By Sudeshna Sarkar
Kathmandu, March 24 (IANS) Even as Nepal’s multi-party, pro-democracy government allowed Bhutanese refugees to exit the country safely and make a fresh start in the US, riot police here Monday brutally beat up unarmed Tibetan refugees, including women, nuns and monks.
The police also arrested over 300 people in what human rights activists called a gross display of double standards.
The UN headquarters in Kathmandu Valley and the Maitighar Mandala, a circular park famous for pro-democracy and human rights protests, turned into battlefields as the police armed with batons and even guns swooped down on groups of Tibetans who were sitting peacefully, chanting slogans for independence from China, and brutally tore down the simple placards held by them.
“Shame on you,” spat a 49-year-old woman, who identified herself only as Tsekyi. “What happened to human rights in Nepal?”
The peaceful Tibetan diaspora, who are Buddhists and have been living in Nepal for decades since their parents and grandparents fled Tibet after China invaded the Buddhist kingdom in the 1950s, have been staging peaceful protests in front of the UN office and the Chinese embassy in Kathmandu for a week and a half. week.
The protests, which started after their rally last week in memory of the Dalai Lama’s flight to India 49 years ago, triggered a suppression by the Nepal government.
Nepal supports Beijing’s “One China” policy, which holds Tibet and Taiwan to be an integral part of the communist republic.
Two of the ruling parties in Nepal’s coalition government – the Maoists and the Communist Party of Nepal-Unified Marxist Leninist – have condemned the anti-China protests in Nepal.
The police dragged over 300 people from the two demonstration sites into vans and put them under arrest, unmoved by protests from human rights activists including those of Amnesty International that had organised one of the protests.
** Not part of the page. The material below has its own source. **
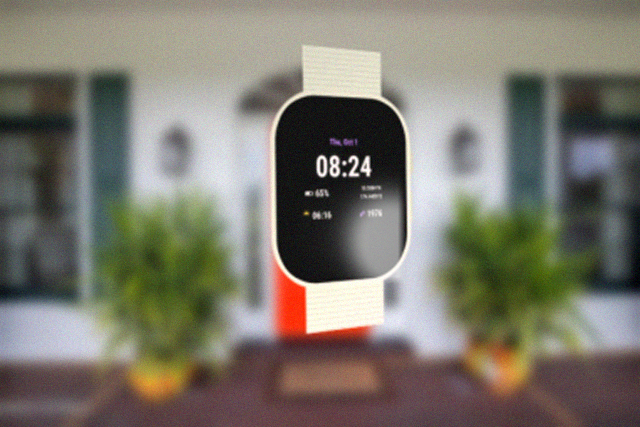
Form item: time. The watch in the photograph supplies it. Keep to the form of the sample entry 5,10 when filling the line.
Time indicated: 8,24
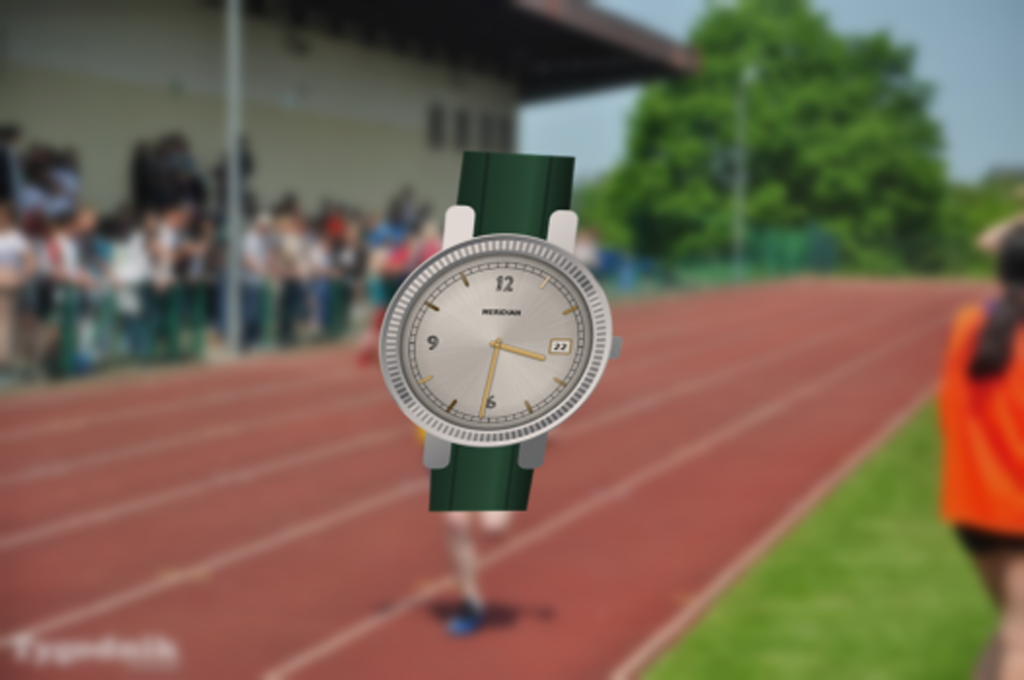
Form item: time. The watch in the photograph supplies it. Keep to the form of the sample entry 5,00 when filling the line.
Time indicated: 3,31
Tshering Lalgom, 42, who was born in Nepal, said the protests were to make China stop its actions in Tibet and release all prisoners arrested for espousing the cause of a free Tibet.
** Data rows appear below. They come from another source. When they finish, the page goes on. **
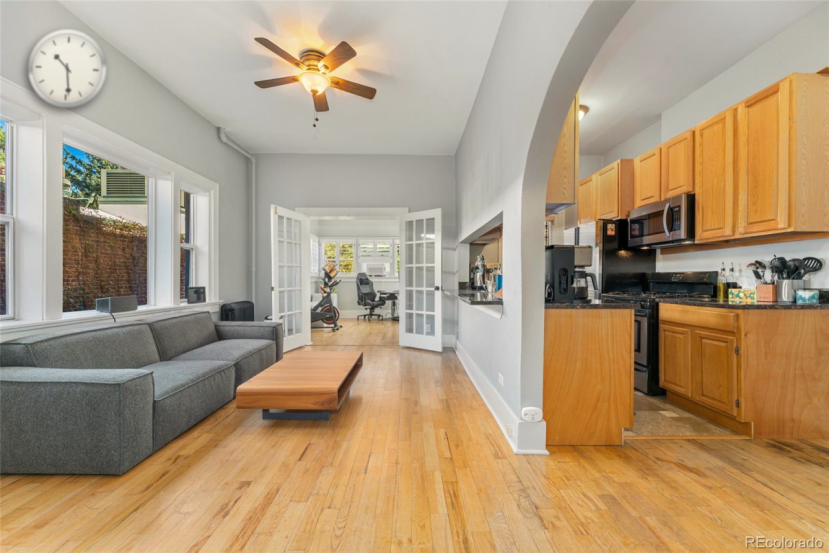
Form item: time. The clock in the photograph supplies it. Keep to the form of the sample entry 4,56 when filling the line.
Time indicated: 10,29
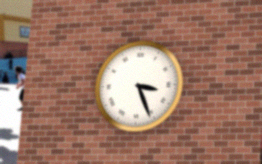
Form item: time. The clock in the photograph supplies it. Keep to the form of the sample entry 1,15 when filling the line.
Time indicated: 3,26
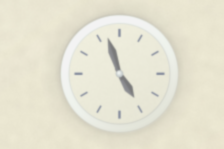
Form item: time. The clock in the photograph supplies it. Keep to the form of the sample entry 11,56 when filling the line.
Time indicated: 4,57
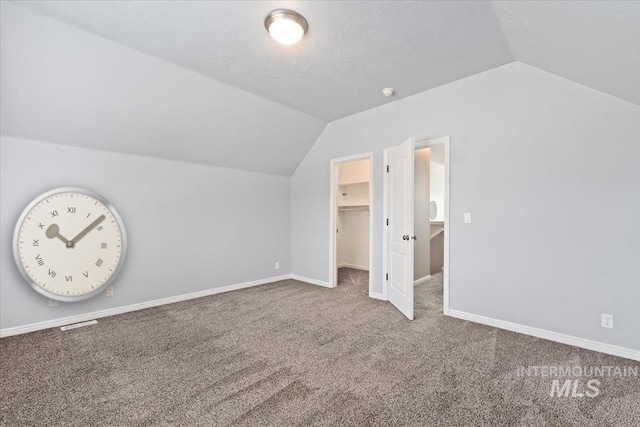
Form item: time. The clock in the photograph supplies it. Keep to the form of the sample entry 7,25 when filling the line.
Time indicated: 10,08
“The killings are continuing even today,” she said, choked by sobs. “But no one is taking up the cause of the victims. The world has forgotten that Tibet is ours.”
A large number of prominent Nepal human rights activists, including a former member of the National Human Rights Commission, were also arrested for protesting against the Nepali police suppression of the peaceful sit-ins.
“It is a blatant violation of the right to freedom of expression and peaceful assembly,” said Gopal Siwakoti, head of the Institute for Human Rights, Environment and Development.
“It also shows the double standards of a government that allows one group of refugees to exit safely while preventing another from even holding peaceful gatherings.”
Siwakoti said the Nepali crackdown on Tibetans would send a very negative message to the world on the eve of a crucial election next month.
“It will tarnish Nepal’s human rights record and show what a low tolerance level the government has for refugees,” he said.
In a bid to appease Beijing, Nepal has also curbed expeditions to Mt Everest, the highest peak in the world, till the Olympic torch run reaches the 8,848-metre peak’s base so that any potential Tibetan bid to scale the peak and unfurl a “Free Tibet” banner is pipped at the post.